Storia dell'ue

Quando l’Europa stupiva il mondo nei ricordi di un cronista

Il 1978 fu per l’Italia un annus horribilis: il 9 maggio Aldo Moro è assassinato dalle BR; il 15 giugno il presidente della Repubblica Leone è costretto a dimettersi; Giulio Andreotti guida un Governo di solidarietà nazionale che si regge grazie alla famosa “non sfiducia” del Pci.

A Brema si apre uno storico vertice europeo in cui è in ballo il Sistema Monetario Europeo (SME), prodromo dell’Euro. Il ministro degli esteri tedesco Genscher riunisce i colleghi (per l’Italia c’è Forlani) e ad evitare resipiscenze politiche, va subito al cuore del problema: “Rovesciamo i termini – dice – chi è contrario dimostri che senso ha mantenere in Europa una dozzina di monete diverse”.

Il Governo italiano gode di uno staff tecnico di prim’ordine guidato dal governatore della Banca d’Italia Paolo Baffi, uomo di grandi capacità e doti morali, mentre i cosiddetti “sherpa” (diplomatici che studiano, preparano e smussano dossier e documenti finali) hanno a capo un napoletano di ferro, Renato Ruggiero.
Si discute del famoso “serpentone”, cioè una griglia di fluttuazione valutaria. Chi non ne rispetta i parametri deve uscirne, come avvenne allo scoppio della crisi petrolifera alla lira ma anche alla sterlina e al franco francese. Ma infine, dopo vari aggiustamenti, si guarda all’Europa monetaria come trampolino di lancio per l’Europa politica.

La trattativa fu quanto mai ardua e complessa. Ma la vera svolta arriva a Maastricht all’una di notte del 12 dicembre 1991, quando i capi di Stato e di Governo annunciano l’accordo sul Trattato dell’Unione economica e monetaria.

Noi giornalisti asserragliati da oltre quindici ore in un mega centro congressi, avevamo già pronti attacchi di pezzi che davano per scontato un fallimento, tanto che l’annuncio fu accolto con diffidente incredulità. Specie per noi italiani, il cui incubo era quel parametro-spauracchio sul rapporto tra debito e Pil che tendeva ad escluderci in partenza. Si seppe poi che nella notte di Maastricht Guido Carli, mitico ministro del Tesoro, si era battuto come un leone per smussare gli angoli di quel parametro.

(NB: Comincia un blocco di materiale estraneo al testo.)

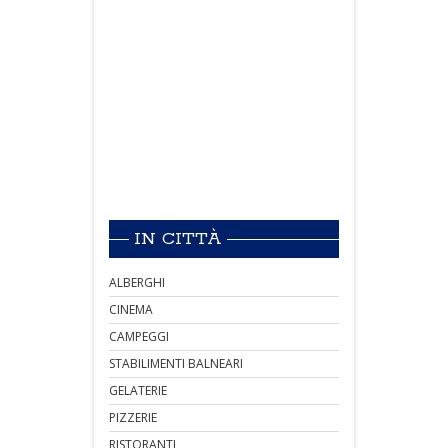
IN CITTÀ
ALBERGHI
CINEMA
CAMPEGGI
STABILIMENTI BALNEARI
GELATERIE
PIZZERIE
RISTORANTI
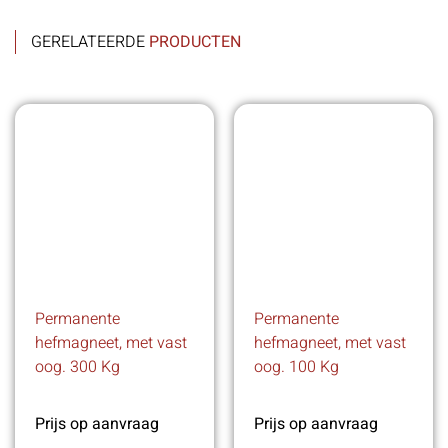
GERELATEERDE
PRODUCTEN
Permanente
Permanente
hefmagneet, met vast
hefmagneet, met vast
oog. 300 Kg
oog. 100 Kg
Prijs op aanvraag
Prijs op aanvraag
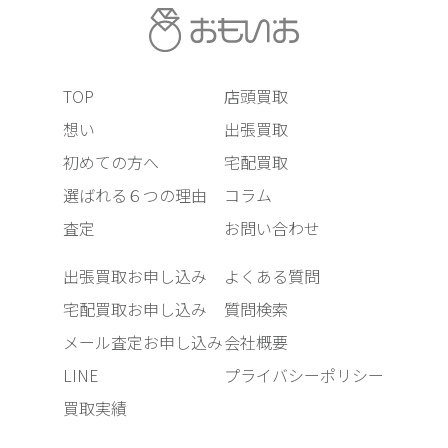
TOP
店頭買取
想い
出張買取
初めての方へ
宅配買取
選ばれる６つの理由
コラム
査定
お問い合わせ
出張買取お申し込み
よくある質問
宅配買取お申し込み
質問検索
メール査定お申し込み
会社概要
LINE
プライバシーポリシー
買取実績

L’Italia dovette comunque affrontare gli “esami di ammissione” e altri “mal di pancia” (che, per inciso, noi giornalisti soffrimmo davvero per un cibo avariato servito al buffet stampa di Maastricht che valse alla cittadina olandese il vendicativo epiteto di “Gaastricht”).

Si pensi però alla Francia che associava il franco alla sua grandeur, alla Germania che rinunciò al marco, orgoglio nazionale e simbolo della sua potenza. E pure agli inglesi impazziti all’idea di perdere la sterlina.

L’integrazione europea è sempre progredita tra frenate e marce indietro, riflesso di due persistenti culture politiche, concordi sugli obbiettivi economici e sociali ma discordi tra un federalismo fautore della sovra-nazionalità e un conservatorismo assertore delle nazionalità. Due anime, una federalista e l’altra “intergovernativa”, che le mediazioni non riescono a comporre.

Ricordo i famigerati “montanti compensativi” e i ritornelli della signora Thatcher I want my money back. E l’indignato Giovanni Spadolini che protesta: “Ah questa Europa dei granducati!” E il grande Jacques Delors che confida al Figaro: “Guai se gli Stati cominciano a litigare come mercanti di tappeti”.

Ci ripenso sempre, ma cara Europa ti amo troppo per odiarti.